- TEXTE FOURNI
* * * *

C'est assez !



Critique de Pierre Stolze dans Galaxies N°90


Depuis quelques années, Raymond Iss s’est fait une spécialité de l’uchronie. Je citerai Le Bar des Afrancesados (2018), La Princesse d’Austrasia (2019) ou Sol Invictus (2021), ouvrages qui sont tous passés sous mon scalpel (Galaxies n° 56, 64 et 76). Ajoutons une nouvelle paru dans le Galaxies n° 75, spécial Uchronie. Voici maintenant Napoléon Dey d’Alger, Napoléon, une mine inépuisable pour les créateurs d’histoires divergentes.

Alors que l’Empereur déchu est amené à l’île de Sainte Hélène, il est délivré, au large de Madère, par des navires barbaresques venus d’Al-Jaza’ir (Alger). Napoléon est présenté au dey local, lequel s’est entouré d’anciens grognards, dont Dunan, le créateur du fameux poulet Marengo, ou le général Menou, devenu Abdallâh Menou, nouveau agha-général d’Al Jaza’ir. Et quand le dey est assassiné par une cheffe kabyle dont il avait fait son esclave sexuelle, Napoléon devient dey intériméraire avec le titre de Régent. Et le cours de l’Histoire va prendre une toute autre direction que celle que nous connaissons. Napoléon se convertit à l’islam, devient Napoléon Soleïman, se rend à Constantinople chez le sultan dont il dépend, épouse sa fille Saliha Sultan (lui a 56 ans et elle 16), et en aura une fille Rahîme Perestû. Il lance tout un programme de réformes, dont la fin de l’esclavage et, se débarrassant de la caste des janissaires, se crée une armée moderne et redoutable.

* * * *

- DONNÉES FOURNIES
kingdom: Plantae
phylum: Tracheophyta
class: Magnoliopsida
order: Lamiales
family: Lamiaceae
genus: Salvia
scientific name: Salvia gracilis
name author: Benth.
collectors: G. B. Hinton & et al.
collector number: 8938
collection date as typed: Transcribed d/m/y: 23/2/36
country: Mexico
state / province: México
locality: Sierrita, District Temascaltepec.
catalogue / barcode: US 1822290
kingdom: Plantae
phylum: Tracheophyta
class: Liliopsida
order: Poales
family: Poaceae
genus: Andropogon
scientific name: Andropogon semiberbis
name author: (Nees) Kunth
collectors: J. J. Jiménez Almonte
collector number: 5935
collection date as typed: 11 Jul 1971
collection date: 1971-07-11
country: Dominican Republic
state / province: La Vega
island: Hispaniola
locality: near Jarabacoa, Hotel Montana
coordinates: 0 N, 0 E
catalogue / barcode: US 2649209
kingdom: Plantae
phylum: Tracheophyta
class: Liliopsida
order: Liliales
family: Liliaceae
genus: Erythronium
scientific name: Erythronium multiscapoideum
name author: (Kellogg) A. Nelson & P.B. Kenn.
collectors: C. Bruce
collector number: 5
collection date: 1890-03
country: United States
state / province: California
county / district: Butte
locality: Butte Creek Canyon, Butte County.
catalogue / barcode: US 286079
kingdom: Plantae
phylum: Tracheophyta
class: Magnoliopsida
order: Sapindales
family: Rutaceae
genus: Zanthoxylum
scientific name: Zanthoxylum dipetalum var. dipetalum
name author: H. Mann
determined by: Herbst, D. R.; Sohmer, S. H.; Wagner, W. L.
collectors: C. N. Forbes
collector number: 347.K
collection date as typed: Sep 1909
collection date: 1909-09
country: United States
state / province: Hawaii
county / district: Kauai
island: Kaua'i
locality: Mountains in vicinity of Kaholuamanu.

* * * *

- CONSIGNES
**a)** Réécrivez, s'il vous plaît, le passage de la critique qui commence à « Critique de Pierre » et se termine à « créateurs d’histoires divergentes. », en remplaçant « scalpel » par « bistouri ».
**b)** D'après la critique, quel nom Napoléon prend-il en se convertissant à l'islam ?
Les données n'ont aucun rapport avec la critique.

- RÉPONSES
**a)**
Critique de Pierre Stolze dans Galaxies N°90


Depuis quelques années, Raymond Iss s’est fait une spécialité de l’uchronie. Je citerai Le Bar des Afrancesados (2018), La Princesse d’Austrasia (2019) ou Sol Invictus (2021), ouvrages qui sont tous passés sous mon bistouri (Galaxies n° 56, 64 et 76). Ajoutons une nouvelle paru dans le Galaxies n° 75, spécial Uchronie. Voici maintenant Napoléon Dey d’Alger, Napoléon, une mine inépuisable pour les créateurs d’histoires divergentes.

**b)** Napoléon Soleïman.